Le plan d'eau St George's Harbour est très grand. BHR nous indique que la douane se trouve dans un bâtiment jaune juste devant un paquebot blanc Seven Seas Navigator. Nous accostons pour effectuer notre « clearance », elle inclut une taxe de 15 $ US par personne. Après nous gagnons la zone de mouillage toute proche. Un apéritif, une soupe, un cassoulet, du fromage, une pomme et une bouteille de Mercurey marquent la fin de notre première étape du retour.

 

Mercredi 30 avril
La matinée est besogneuse. Mon frère part en exploration et fait des achats de première nécessité. Je reste à bord pour la partie nettoyage : le pont, le carré, le coqueron, etc. Je graisse un peu l'enrouleur de drisse de GV qui semble en voir besoin. Les coulisseaux de notre grand-voile sont aussi nettoyés et légèrement graissés au silicone pour en faciliter la montée et la descente.
Cet après-midi nous commencerons nos achats d'avitaillement.
Demain, jeudi 1er mai, nous ferons un peu de tourisme et le reste de nos achats, hors fruits et légumes.

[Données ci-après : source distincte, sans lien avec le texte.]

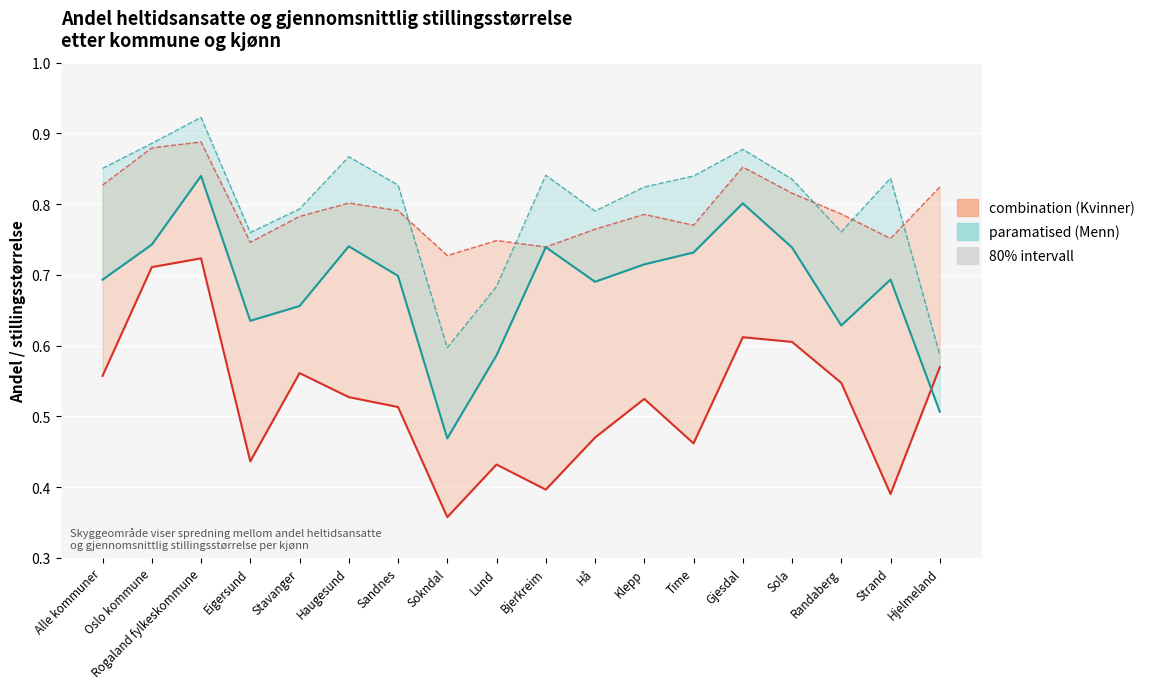

At which label is Kvinner - Gj.snittlig stillingsstørrelse closest to 0?

Sokndal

Nous projetons de quitter les Bermudes pour cingler vers les Açores vendredi 2 mai. L'île de Flores est distante de 1800 miles nautiques, environ 3200 km.

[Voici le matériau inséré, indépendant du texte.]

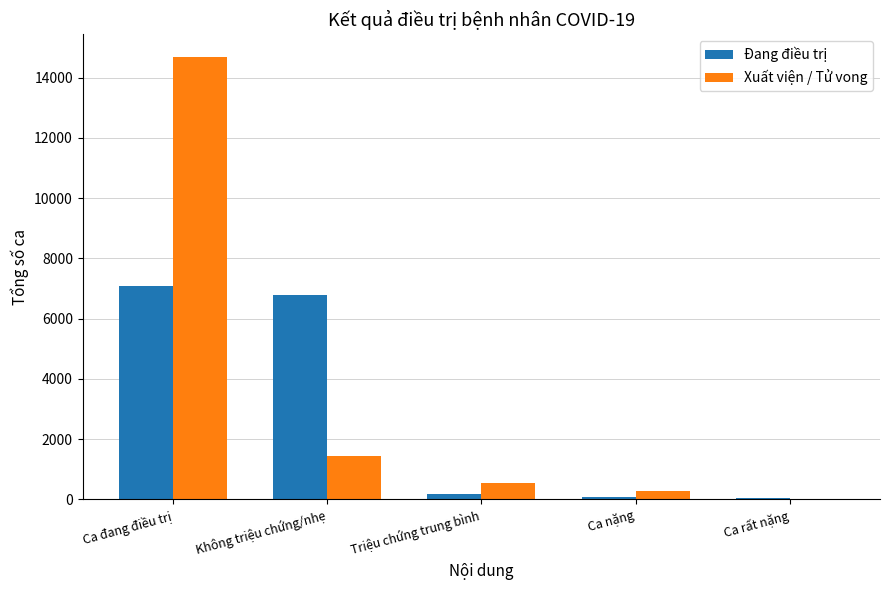

Are the bars horizontal?

No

Comment nous pensons effectuer la traversée Bermuda Islands - Açores :
Nous ferons, si possible, une route orthodromique. Quand le vent sera absent nous infléchirons notre route vers le Nord pour augmenter notre chance de le trouver. Néanmoins dans le début de notre parcours, c'est à dire avant d'avoir atteint 40°W, nous ne monterons pas au-dessus de la latitude 38°N à cause des risques de rencontrer des icebergs. Notre point d'arrivée sera l'île de Flores, la plus à l'Ouest de l'archipel. Nous comptons entre 18 et 25 jours de navigation suivant la durée des calmes. Nous emportons 210 litres de fuel pour franchir au mieux les absences prolongées de vent.

Iceberg

(à suivre)

Note 1 : Ayant attrapé un de ces organisme flottant avec un seau nous l'avons photographié. Nous apprendrons par la suite qu'il s'agissait d'une physalie ou galère portugaise. Elle est, dit-on, aussi dangereuse qu'un cobra. Par précaution nous avions enfilé de gros gants pour l'examiner. C'était la prudence même. Retour au texte.